実話に基づき、NASAのロケット打ち上げの舞台裏に隠されて知られてこなかった黒人女性たちの活躍を描いています。

www.youtube.com

観る前に押さえておくと良い知識

まずは本作で物語の中心になる宇宙開発の歴史を押さえておくと良いと思います。舞台となる1961年は、ソ連が人類初の有人宇宙飛行に成功した年でアメリカ合衆国が後塵を拝していた時期です。その中でアメリカも有人宇宙飛行を成功させようとNASAが奮闘していました。

宇宙開発の年表 - Wikipedia

それからもう一つは、人種差別の歴史。1961年はまだ人種差別が根強く残っていた時代でジム・クロウ法が有効でした。有色人種Coloredと白人はトイレも水飲み場も違うし、バスに乗る際Coloredは後ろに乗らなければならない等目に見える差別が当たり前とされていました。

本作のテーマはまさにこの差別の歴史なので、どのような時代だったのかを予め知っておくとより理解が深まると思います。私は観る前にたまたまBuzzfeedの以下の記事を読んだのですが、映画を理解するにあたって参考になりました。

www.buzzfeed.com

それから男女差別もテーマになっていて、NASAで宇宙開発のヘッド部門とも言えるスペース・タスク・グループ活動しているのは男性ばかり、会議に女性が参加することを気にする場面もある等、男女差別が随所に現れます。

いわゆるウーマンリブ運動がアメリカ合衆国で始まるのは1970年代で本作には直接関係ないのですが、アメリカ合衆国ですら女性の仕事が女性だからという理由で制限されていた時代であることは念頭に置いておくと良いと思いました。

一点注意なのは、Wikipediaによれば、モデルとなった彼女たちが活躍した年代にズレがあったり、NASAは1961年時点で既に差別を撤廃した運用を行っていたりと、本作があくまで実話を元にしたフィクションということです。そのため現実との齟齬は多少あるみたいです。映画の素晴らしさには変わりありませんけどね。

感想(ネタバレ無し)

宇宙開発はおまけと言うと語弊がありますが、アメリカ合衆国初の有人宇宙飛行に成功したフリーダム7号の打ち上げ・帰還成功可否よりも、そこで働く3人を通じて見える差別の状況と戦いが主なテーマです。

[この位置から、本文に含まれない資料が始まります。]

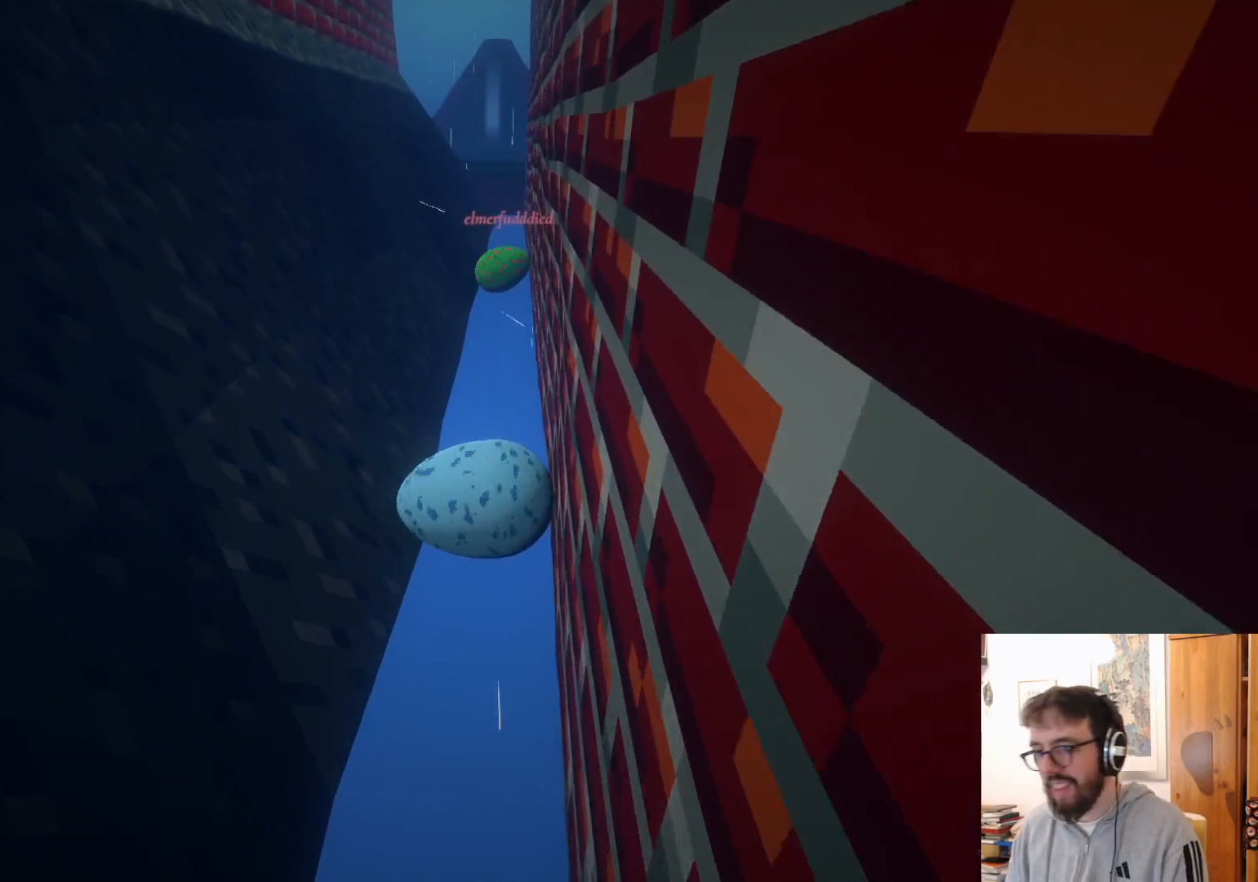
{"buttons": [], "left_stick": "up", "right_stick": "center"}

主人公のキャサリンが白人男性しか居ない(白人女性が1人、庶務としては働いている)スペース・タスク・グループに配属された際に、白人男性たちがキャサリンを見る目だったり、その後の態度はとても差別的なのですが、その当時の感覚ではおそらくそれが普通だったのだと思わせる演技や演出がうまくいっていました。「人間には欠かせない、とある生理的活動をきっかけにボスがある重要なことに気がつく」シーンは、特によくそれを表していて唸るものがありました。

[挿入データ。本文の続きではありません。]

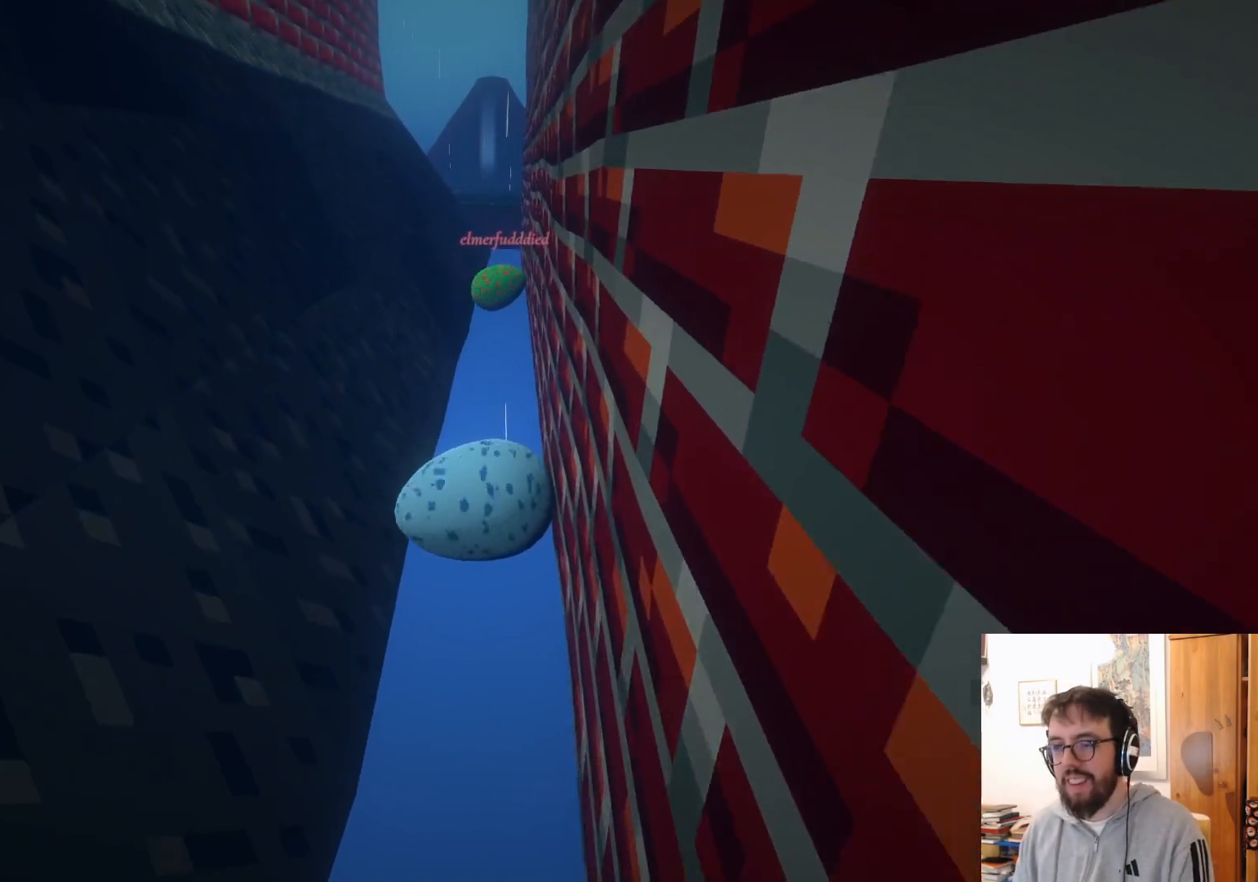
{"buttons": [], "left_stick": "up", "right_stick": "center", "events": []}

その後、とあるアクションはあるものの、白人男性たちが考えを改めて差別が解消されるわけではなく、物語が進んでいく中で彼女たちは結果として認められます。決して差別をしてきた人たちとめでたく和解するわけではありません。このあたりは過去の歴史を美化して描かずに、淡々と3人から見えただろう景色と当時の白人男性たちの考えをきちんと切り取っているように思えました。キング牧師や襲撃事件もニュースという形で劇中に出て来るのですが、大々的に事件を扱うのではなく当時生活した黒人の目線から描いていて良かったですね。

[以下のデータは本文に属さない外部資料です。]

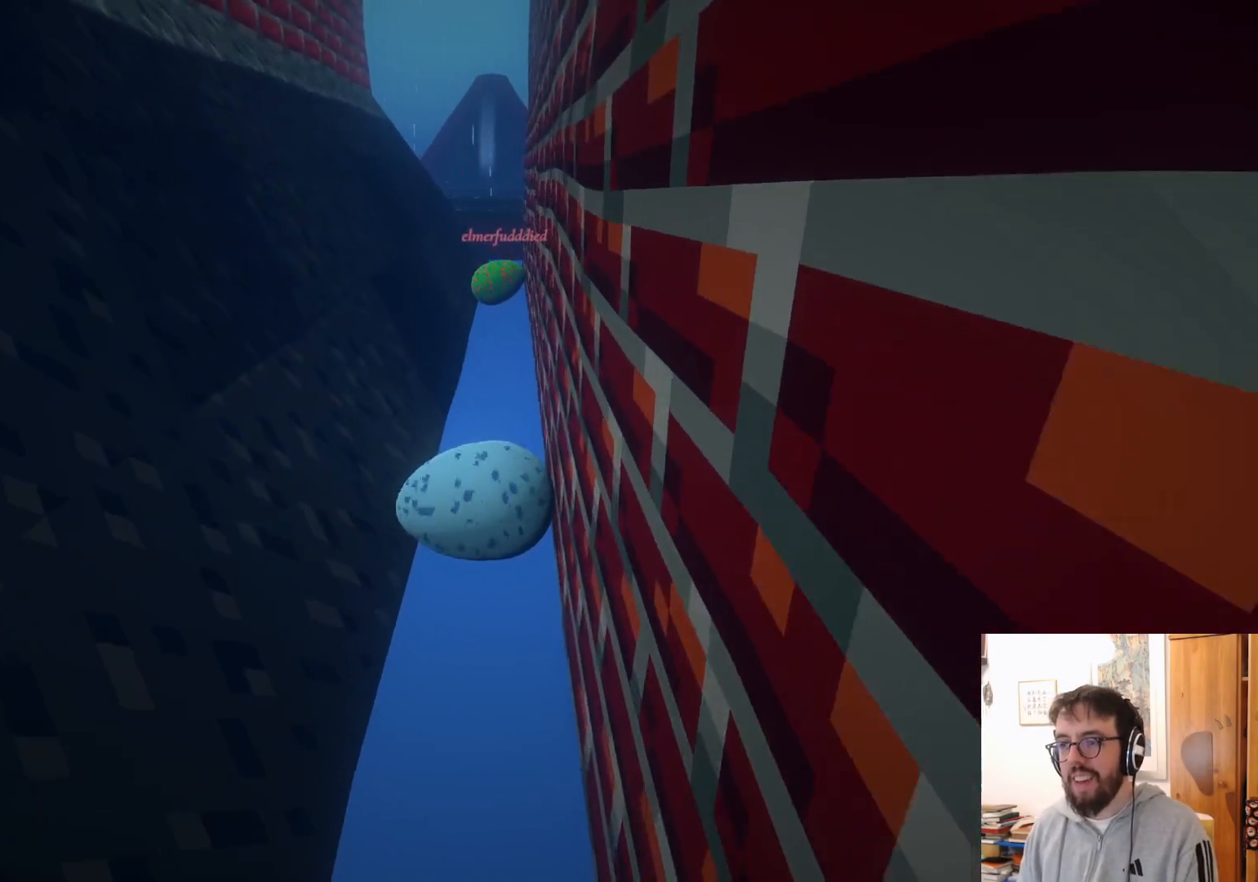
{"buttons": [], "left_stick": "up", "right_stick": "center", "events": []}
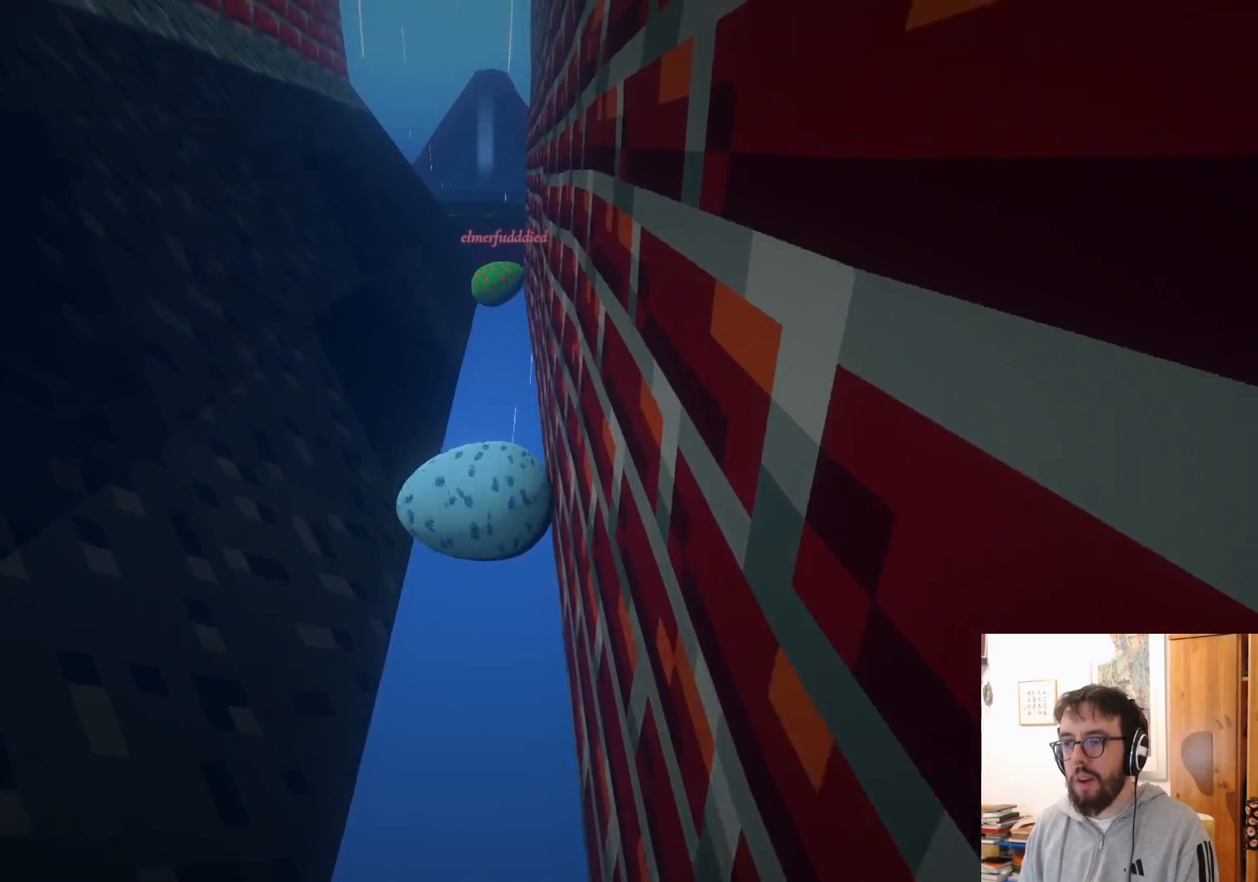
{"buttons": [], "left_stick": "up", "right_stick": "center", "events": []}
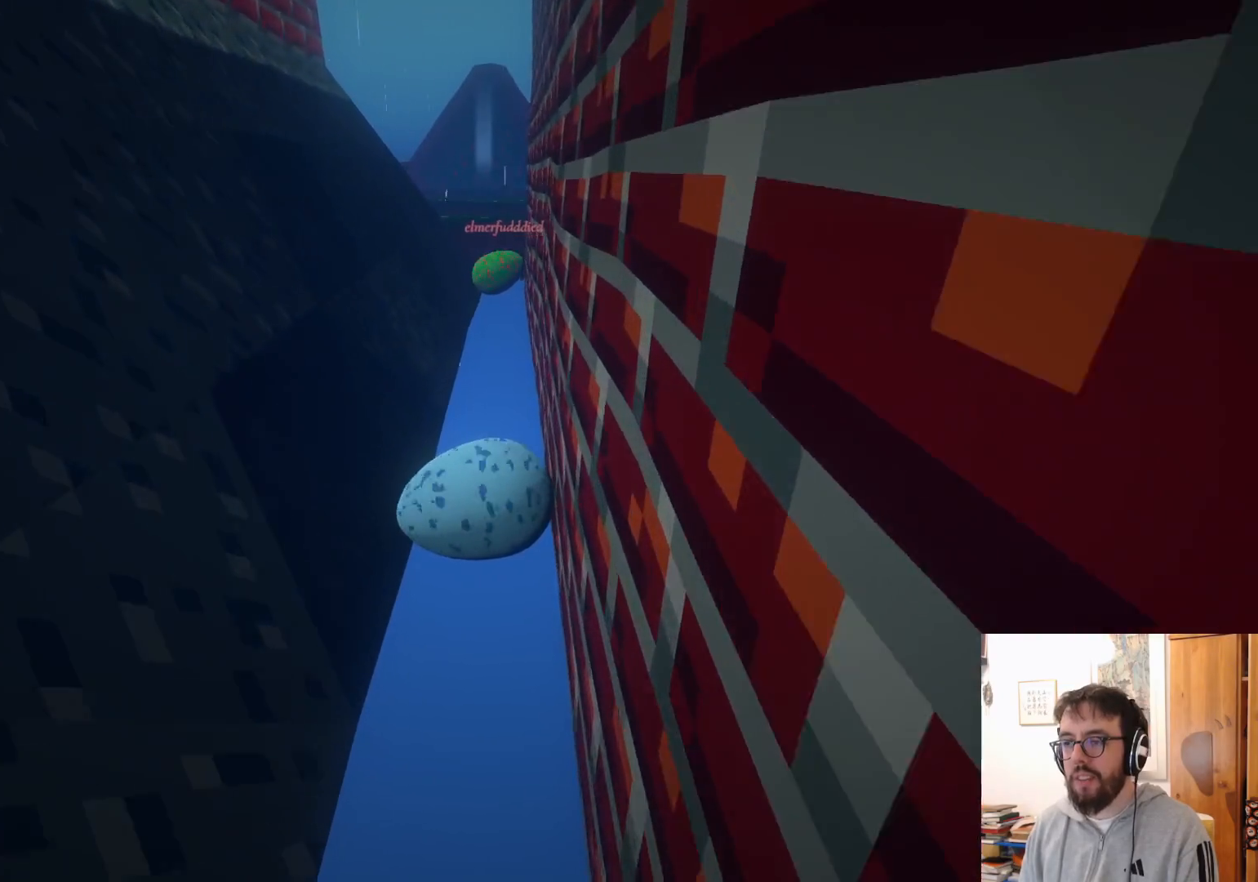
{"buttons": [], "left_stick": "up", "right_stick": "center", "events": []}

私自身は世界史の授業で学んだ、キング牧師や公民権運動など以上のことを知らなかったですし、きっと今を生きる多くのアメリカ人にとっても忘れられていただろう、黒人差別も男女差別も当然という環境下で耐え難きを耐えながらも能力を発揮した黒人女性たちがいた事にフォーカスした作品です。このトランプ大統領時代に、過去の差別の歴史を思い出させてくれたという意味では映画を超えた価値もあると感じました。

彼女たちがどうなったのかを書くとネタバレになってしまいますが、事前にどういう人物か知った上で観ても楽しみは減らないと思うので、興味のある方はKatherine G. Johnson、Dorothy Vaughan、Mary Jacksonの3人についてWikipediaを読んでみても良いと思います。

差別の歴史に全く興味がない人、単純な娯楽として観る人にとってはつまらないと思いますが、差別の歴史を知っておく意味で今観る価値のある映画ですのでオススメです。(日本公開日未定だけど)

では、最後に序盤までのあらすじです。

あらすじ(序盤まで)

1961年。キャサリン、メアリー、ドロシーの三人はNASAの計算チームで働いていた。しかし計算チームと言っても有色人種だけで構成され、隔離されたビルに位置する部門だった。(※前述のとおり実際のNASAは1961年時点で差別撤廃済み)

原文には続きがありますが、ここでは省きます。